Supplied text:
# # # # #
You can test this locally with the following command:

git-clang-format --diff d4ae7ee662d2f318c0e4105c674e0634733b48eb c43971843a566d4aeb5cddaa3e3a90c7be52390a -- llvm/include/llvm/CodeGen/ExpandComplex.h llvm/lib/CodeGen/ExpandComplex.cpp llvm/include/llvm/CodeGen/ISDOpcodes.h llvm/include/llvm/CodeGen/Passes.h llvm/include/llvm/CodeGen/TargetLowering.h llvm/include/llvm/IR/IRBuilder.h llvm/include/llvm/InitializePasses.h llvm/lib/CodeGen/SelectionDAG/LegalizeVectorTypes.cpp llvm/lib/CodeGen/SelectionDAG/SelectionDAGBuilder.cpp llvm/lib/CodeGen/SelectionDAG/SelectionDAGDumper.cpp llvm/lib/CodeGen/TargetPassConfig.cpp llvm/lib/IR/IRBuilder.cpp llvm/lib/IR/Verifier.cpp llvm/lib/Target/X86/X86ISelLowering.cpp llvm/lib/Target/X86/X86ISelLowering.h

View the diff from clang-format here.
# # # # #
Entries provided:
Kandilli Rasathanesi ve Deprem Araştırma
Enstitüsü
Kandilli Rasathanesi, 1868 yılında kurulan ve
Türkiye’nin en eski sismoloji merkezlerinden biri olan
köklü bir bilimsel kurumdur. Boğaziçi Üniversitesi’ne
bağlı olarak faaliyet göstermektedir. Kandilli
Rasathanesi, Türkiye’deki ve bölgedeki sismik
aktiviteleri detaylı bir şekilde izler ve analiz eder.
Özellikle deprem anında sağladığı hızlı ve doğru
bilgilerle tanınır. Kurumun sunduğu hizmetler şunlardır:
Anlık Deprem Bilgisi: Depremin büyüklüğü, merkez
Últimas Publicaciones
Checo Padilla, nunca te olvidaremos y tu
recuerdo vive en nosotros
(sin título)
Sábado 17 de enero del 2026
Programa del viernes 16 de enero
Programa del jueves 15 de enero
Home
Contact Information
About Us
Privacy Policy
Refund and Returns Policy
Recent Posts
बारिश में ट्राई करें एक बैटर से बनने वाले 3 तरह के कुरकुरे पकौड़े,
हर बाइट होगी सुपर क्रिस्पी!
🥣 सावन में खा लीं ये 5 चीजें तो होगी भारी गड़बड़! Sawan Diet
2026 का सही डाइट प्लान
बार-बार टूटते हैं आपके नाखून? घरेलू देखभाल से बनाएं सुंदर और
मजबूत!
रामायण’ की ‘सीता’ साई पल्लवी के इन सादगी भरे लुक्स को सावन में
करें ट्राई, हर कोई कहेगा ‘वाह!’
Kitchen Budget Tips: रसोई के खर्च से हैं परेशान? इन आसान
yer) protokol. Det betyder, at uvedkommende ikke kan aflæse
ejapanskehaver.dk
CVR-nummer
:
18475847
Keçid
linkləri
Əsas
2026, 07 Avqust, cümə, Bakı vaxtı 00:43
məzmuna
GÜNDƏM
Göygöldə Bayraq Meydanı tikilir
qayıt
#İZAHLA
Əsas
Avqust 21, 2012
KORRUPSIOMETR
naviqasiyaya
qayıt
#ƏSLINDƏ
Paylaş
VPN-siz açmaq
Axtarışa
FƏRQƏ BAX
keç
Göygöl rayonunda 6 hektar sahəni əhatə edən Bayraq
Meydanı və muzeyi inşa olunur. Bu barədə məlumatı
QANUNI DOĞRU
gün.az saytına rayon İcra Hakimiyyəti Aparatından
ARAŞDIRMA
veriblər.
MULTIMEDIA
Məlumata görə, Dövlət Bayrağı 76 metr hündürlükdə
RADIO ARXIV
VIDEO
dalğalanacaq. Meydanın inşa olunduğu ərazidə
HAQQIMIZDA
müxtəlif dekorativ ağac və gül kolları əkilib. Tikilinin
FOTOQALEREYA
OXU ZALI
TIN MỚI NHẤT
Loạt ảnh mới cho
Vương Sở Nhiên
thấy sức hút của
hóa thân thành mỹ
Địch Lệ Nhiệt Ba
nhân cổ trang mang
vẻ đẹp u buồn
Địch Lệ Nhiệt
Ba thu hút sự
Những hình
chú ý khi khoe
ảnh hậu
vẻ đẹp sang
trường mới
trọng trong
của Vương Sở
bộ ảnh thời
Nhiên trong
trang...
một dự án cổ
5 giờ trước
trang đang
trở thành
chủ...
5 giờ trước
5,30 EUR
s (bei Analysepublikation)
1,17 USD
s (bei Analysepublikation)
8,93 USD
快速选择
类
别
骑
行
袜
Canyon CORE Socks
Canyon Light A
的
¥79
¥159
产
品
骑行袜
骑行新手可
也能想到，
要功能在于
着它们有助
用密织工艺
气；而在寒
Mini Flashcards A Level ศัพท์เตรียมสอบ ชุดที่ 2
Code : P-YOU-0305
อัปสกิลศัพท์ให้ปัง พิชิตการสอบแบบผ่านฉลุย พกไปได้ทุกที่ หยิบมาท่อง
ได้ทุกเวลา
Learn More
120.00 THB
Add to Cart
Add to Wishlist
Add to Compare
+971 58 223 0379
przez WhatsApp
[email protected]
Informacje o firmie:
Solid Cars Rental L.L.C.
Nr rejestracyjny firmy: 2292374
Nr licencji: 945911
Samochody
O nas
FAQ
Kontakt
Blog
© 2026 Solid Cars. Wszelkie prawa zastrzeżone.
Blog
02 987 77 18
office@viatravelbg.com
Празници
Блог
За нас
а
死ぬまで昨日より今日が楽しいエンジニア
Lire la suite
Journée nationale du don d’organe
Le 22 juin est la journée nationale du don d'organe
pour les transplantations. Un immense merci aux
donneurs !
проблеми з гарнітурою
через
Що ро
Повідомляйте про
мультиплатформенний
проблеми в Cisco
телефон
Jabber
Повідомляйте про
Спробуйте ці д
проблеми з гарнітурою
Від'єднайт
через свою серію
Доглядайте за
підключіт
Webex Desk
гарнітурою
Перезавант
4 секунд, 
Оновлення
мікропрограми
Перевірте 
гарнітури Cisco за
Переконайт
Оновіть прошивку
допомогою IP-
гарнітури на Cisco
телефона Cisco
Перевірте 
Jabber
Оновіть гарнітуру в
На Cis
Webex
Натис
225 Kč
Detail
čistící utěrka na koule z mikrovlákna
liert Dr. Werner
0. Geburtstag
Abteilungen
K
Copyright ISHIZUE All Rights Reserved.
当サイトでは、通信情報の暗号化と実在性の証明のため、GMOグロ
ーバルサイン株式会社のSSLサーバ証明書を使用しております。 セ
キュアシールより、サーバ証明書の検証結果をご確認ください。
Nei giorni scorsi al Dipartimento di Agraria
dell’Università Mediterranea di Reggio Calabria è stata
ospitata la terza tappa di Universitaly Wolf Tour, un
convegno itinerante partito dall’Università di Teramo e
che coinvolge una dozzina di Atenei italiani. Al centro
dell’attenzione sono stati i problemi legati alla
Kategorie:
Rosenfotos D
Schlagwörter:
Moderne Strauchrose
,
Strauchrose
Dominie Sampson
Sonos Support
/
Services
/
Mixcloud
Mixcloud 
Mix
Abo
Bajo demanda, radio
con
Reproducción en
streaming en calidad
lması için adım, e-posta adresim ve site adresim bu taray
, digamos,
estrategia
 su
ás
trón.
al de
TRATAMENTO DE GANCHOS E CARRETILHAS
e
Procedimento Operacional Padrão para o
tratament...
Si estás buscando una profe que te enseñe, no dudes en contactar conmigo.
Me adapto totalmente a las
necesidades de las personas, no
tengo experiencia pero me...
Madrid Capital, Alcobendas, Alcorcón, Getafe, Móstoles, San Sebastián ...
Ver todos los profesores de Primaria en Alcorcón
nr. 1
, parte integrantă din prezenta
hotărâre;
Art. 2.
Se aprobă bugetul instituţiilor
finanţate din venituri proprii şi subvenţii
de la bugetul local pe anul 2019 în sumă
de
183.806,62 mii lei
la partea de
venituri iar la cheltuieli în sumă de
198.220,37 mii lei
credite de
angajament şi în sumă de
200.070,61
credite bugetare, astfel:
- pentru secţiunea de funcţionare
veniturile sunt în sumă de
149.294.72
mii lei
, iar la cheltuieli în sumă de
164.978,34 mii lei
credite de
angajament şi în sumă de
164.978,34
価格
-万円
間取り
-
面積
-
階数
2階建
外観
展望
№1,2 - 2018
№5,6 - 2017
# # # # #
What the task requires:
Return the part of the clang-format note between "You can test" and "from clang-format here.", inclusive, copied character for character.

Task response:
You can test this locally with the following command:

git-clang-format --diff d4ae7ee662d2f318c0e4105c674e0634733b48eb c43971843a566d4aeb5cddaa3e3a90c7be52390a -- llvm/include/llvm/CodeGen/ExpandComplex.h llvm/lib/CodeGen/ExpandComplex.cpp llvm/include/llvm/CodeGen/ISDOpcodes.h llvm/include/llvm/CodeGen/Passes.h llvm/include/llvm/CodeGen/TargetLowering.h llvm/include/llvm/IR/IRBuilder.h llvm/include/llvm/InitializePasses.h llvm/lib/CodeGen/SelectionDAG/LegalizeVectorTypes.cpp llvm/lib/CodeGen/SelectionDAG/SelectionDAGBuilder.cpp llvm/lib/CodeGen/SelectionDAG/SelectionDAGDumper.cpp llvm/lib/CodeGen/TargetPassConfig.cpp llvm/lib/IR/IRBuilder.cpp llvm/lib/IR/Verifier.cpp llvm/lib/Target/X86/X86ISelLowering.cpp llvm/lib/Target/X86/X86ISelLowering.h

View the diff from clang-format here.